**Data for this exercise:**
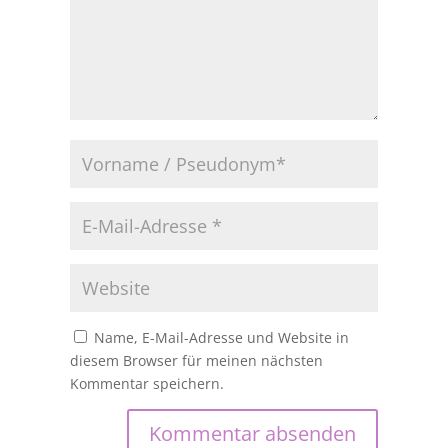
Name, E-Mail-Adresse und Website in
diesem Browser für meinen nächsten
Kommentar speichern.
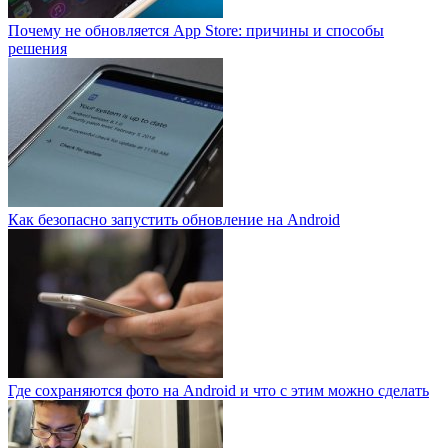
Почему не обновляется App Store: причины и способы
решения
Как безопасно запустить обновление на Android
Где сохраняются фото на Android и что с этим можно сделать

**Instructions to follow:** Copy every line above in which the string "Android" shows up.

**Worked solution:**
Как безопасно запустить обновление на Android
Где сохраняются фото на Android и что с этим можно сделать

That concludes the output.